# Hierarchical Cluster Labeling of Software Requirements using Contextual Word Embeddings

The popularization of social media has motivated research into machine learning methods for software requirements extraction from user comments and reviews. These methods analyze software review datasets to classify some textual excerpts as software requirements, which allows the management and monitoring of the evolution of software quality directly from the crowd users' perspective. However, the existing methods have two major limitations. First, several duplicate requirements are extracted from reviews because users write the same requirement in different ways by using synonyms and non-technical language, often with misspellings and ambiguity. Second, requirements extraction methods do not deal with different granularity levels, thereby ignoring hierarchical relationships between software requirements. This paper presents a hierarchical cluster labeling approach for software requirements based on contextual word embeddings to address these challenges. We explore neural language models to obtain a more semantic and robust representation of the software requirements, in which the texts are represented by embedding vectors considering the context of occurrence in reviews. Our approach organizes the software requirements into clusters and sub-clusters according to requirement similarities in the embedding space. Finally, we select representative software requirements to label each cluster and sub-cluster, thereby dealing with both duplicate and different granularity levels of the software requirements. An experimental evaluation using review datasets from 8 mobile apps shows that our approach obtains promising results and presents new ideas and research directions for data-driven requirements engineering.
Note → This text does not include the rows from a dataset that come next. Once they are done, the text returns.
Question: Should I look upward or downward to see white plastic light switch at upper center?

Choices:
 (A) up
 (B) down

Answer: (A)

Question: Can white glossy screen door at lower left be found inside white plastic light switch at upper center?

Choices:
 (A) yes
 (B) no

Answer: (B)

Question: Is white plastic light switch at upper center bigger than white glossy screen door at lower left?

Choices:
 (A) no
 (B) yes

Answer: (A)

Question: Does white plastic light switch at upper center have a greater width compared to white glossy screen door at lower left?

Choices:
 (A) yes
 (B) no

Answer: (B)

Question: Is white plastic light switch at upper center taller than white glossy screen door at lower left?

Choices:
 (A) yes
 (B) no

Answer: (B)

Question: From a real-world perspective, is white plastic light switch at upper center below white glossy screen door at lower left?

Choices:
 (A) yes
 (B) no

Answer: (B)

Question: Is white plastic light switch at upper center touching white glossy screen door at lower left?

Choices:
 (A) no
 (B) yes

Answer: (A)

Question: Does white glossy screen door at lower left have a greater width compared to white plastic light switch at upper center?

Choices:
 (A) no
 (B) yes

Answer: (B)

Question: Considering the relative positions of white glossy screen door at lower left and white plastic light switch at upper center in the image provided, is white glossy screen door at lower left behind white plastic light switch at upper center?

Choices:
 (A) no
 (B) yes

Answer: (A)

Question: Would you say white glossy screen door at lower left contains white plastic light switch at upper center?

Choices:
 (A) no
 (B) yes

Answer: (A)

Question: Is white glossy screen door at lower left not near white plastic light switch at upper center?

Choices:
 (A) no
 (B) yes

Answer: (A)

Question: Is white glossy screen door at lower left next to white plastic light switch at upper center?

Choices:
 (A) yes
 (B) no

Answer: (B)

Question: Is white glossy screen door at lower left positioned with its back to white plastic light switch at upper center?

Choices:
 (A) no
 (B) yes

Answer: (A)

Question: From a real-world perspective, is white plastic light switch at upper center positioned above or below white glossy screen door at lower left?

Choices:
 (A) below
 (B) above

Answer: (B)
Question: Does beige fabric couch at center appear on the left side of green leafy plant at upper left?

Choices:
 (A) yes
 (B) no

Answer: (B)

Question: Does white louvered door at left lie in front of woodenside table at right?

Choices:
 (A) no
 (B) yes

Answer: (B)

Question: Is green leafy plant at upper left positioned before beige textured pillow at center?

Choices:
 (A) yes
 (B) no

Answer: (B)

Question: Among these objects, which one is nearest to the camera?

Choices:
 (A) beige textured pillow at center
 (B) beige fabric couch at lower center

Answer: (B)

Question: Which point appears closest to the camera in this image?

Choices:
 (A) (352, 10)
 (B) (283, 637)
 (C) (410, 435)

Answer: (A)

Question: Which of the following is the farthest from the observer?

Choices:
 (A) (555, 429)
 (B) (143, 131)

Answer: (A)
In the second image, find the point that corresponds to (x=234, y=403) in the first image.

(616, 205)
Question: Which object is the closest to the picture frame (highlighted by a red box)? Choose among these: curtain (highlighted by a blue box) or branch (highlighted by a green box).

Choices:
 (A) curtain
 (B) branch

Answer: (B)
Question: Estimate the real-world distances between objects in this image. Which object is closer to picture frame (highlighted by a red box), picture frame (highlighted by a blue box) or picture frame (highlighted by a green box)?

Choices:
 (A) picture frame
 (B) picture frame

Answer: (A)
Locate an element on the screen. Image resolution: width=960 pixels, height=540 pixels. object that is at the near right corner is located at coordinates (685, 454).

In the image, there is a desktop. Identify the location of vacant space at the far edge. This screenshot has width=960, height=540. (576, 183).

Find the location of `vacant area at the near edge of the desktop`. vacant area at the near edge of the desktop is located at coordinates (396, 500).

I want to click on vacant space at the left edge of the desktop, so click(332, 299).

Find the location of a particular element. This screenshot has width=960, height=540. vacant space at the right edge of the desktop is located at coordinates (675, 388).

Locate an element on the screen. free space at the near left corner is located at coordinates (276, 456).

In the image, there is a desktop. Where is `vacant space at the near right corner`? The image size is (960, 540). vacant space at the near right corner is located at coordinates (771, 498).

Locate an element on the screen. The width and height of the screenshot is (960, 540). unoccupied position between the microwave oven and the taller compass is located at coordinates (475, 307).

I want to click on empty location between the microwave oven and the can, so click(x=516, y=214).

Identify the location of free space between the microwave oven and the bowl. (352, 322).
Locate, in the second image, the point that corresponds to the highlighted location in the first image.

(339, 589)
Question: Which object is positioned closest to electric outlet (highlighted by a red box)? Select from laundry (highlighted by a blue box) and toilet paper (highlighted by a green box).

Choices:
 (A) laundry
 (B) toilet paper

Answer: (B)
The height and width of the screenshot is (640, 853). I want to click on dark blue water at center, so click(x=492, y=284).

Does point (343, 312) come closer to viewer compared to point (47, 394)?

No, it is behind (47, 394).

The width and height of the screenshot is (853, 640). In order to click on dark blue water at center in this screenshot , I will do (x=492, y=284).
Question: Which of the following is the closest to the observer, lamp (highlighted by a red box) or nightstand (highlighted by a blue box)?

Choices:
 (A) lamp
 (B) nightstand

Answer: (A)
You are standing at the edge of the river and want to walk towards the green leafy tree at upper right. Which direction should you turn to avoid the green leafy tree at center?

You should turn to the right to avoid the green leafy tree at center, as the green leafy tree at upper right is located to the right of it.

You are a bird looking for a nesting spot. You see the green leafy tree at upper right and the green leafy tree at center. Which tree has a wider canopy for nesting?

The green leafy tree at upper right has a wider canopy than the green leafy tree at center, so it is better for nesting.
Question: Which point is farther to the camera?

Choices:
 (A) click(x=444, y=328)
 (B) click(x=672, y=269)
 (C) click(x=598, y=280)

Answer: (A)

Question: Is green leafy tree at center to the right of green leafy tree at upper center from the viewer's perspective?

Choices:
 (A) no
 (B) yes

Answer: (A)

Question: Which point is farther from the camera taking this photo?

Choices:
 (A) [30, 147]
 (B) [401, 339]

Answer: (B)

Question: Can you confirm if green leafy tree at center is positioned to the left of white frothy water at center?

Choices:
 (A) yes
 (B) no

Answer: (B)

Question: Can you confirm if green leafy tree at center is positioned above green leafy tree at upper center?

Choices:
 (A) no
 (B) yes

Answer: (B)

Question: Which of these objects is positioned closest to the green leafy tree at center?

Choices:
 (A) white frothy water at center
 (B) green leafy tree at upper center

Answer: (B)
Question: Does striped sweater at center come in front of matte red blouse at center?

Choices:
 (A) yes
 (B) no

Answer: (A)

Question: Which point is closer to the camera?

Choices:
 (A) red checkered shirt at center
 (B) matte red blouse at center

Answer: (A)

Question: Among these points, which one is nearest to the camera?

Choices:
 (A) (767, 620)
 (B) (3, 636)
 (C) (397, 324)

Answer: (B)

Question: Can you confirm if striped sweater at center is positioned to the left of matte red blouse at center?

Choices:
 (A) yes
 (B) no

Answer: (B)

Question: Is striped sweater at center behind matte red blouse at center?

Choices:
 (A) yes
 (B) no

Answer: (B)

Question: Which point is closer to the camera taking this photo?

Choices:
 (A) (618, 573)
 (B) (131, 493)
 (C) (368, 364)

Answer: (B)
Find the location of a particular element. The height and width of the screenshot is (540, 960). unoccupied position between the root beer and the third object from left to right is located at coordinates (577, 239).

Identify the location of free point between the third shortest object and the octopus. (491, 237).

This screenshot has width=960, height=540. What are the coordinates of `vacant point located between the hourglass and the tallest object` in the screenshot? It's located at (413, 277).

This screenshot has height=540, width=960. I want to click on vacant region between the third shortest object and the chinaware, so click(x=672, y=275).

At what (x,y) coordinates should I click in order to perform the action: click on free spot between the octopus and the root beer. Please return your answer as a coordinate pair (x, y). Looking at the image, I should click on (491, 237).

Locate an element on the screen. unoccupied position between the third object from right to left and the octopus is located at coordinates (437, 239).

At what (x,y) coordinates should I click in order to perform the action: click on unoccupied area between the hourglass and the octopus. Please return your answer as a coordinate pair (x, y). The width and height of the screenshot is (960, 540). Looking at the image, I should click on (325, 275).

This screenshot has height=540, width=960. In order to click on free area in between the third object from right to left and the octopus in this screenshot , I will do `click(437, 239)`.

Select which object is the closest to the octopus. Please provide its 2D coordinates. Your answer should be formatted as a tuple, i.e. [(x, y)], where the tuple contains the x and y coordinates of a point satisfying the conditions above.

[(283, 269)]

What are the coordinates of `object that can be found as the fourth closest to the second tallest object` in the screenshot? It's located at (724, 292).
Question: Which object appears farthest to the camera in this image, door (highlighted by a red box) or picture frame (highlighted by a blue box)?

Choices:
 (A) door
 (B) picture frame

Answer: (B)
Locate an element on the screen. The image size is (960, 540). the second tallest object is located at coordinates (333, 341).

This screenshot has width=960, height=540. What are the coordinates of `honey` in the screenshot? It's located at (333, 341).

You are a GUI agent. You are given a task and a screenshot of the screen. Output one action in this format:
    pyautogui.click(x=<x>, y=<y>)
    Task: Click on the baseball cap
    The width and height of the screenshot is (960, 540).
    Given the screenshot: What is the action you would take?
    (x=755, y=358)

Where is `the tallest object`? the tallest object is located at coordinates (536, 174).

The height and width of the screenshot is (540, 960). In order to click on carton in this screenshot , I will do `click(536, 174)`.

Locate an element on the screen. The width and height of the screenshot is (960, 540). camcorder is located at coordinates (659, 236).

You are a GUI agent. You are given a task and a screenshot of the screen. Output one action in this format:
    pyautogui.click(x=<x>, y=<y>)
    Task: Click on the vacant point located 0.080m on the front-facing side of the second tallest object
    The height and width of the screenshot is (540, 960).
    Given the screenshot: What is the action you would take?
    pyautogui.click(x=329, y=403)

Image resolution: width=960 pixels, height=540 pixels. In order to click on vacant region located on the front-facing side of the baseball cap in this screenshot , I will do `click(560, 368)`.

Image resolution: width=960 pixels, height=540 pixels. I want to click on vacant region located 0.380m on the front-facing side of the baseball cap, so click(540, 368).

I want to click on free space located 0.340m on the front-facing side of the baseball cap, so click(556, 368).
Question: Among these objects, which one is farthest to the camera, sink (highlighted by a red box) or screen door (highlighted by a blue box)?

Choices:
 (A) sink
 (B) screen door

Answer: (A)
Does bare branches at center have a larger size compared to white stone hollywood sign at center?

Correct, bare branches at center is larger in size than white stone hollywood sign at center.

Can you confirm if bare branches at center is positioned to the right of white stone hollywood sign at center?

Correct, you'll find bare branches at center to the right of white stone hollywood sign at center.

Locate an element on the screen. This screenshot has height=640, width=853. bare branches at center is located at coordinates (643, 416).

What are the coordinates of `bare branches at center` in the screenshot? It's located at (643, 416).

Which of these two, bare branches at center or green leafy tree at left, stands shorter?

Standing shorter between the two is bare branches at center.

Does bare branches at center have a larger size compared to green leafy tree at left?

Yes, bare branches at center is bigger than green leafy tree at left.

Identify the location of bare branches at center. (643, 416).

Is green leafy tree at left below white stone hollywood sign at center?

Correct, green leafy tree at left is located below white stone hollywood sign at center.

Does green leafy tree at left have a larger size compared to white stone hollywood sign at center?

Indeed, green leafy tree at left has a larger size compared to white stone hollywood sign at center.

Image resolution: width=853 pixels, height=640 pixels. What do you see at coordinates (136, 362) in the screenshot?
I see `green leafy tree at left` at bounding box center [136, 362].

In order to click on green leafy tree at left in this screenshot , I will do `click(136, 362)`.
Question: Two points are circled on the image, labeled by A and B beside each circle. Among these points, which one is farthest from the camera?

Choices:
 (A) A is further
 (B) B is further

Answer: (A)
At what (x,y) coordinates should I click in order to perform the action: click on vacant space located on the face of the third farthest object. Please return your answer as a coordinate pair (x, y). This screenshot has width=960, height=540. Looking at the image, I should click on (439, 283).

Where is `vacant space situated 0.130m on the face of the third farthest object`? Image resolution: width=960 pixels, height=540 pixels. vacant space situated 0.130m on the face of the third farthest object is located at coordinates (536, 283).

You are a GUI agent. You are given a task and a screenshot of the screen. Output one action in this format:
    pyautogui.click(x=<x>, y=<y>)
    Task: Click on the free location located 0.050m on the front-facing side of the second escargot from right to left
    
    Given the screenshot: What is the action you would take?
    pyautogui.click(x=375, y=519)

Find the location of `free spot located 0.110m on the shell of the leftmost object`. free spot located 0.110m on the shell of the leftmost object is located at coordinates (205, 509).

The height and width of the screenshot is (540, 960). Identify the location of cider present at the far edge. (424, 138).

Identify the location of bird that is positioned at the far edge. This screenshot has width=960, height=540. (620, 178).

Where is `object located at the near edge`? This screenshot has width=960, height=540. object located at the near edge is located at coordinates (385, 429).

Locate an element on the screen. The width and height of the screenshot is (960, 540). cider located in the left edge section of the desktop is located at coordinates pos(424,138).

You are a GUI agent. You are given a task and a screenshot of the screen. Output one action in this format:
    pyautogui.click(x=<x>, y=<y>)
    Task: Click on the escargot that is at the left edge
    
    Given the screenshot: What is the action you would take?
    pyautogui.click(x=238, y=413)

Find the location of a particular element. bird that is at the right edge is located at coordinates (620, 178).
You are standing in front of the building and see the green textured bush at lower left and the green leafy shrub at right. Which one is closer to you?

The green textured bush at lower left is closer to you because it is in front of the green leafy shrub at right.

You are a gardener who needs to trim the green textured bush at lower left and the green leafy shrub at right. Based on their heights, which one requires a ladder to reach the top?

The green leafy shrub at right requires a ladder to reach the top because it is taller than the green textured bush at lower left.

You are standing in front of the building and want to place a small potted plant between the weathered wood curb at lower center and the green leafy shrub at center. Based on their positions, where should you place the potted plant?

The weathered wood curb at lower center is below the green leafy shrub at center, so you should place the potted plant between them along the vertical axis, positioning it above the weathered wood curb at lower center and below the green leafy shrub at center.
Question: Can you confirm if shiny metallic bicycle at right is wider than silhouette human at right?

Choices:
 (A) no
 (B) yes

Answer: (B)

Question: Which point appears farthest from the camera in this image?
**`This notebook contains the main source code of the hierarchical clustering labeling method submitted to the SBES 2021- 35th Brazilian Symposium on Software Engineering - Insightful Ideas and Emerging Results Track`**

**`The code was anonymized due to the double-blind review process.`**

# Loading the dataset

The dataset contains reviews of 8 apps with software requirements extracted and validated by human experts.

Note that software requirements extracted from reviews should not be interpreted as a requirements document from a conventional software engineering process. Our work is in the context of data-driven requirements engineering.

In [1]:
!git clone https://github.com/jsdabrowski/CAiSE-20

Cloning into 'CAiSE-20'...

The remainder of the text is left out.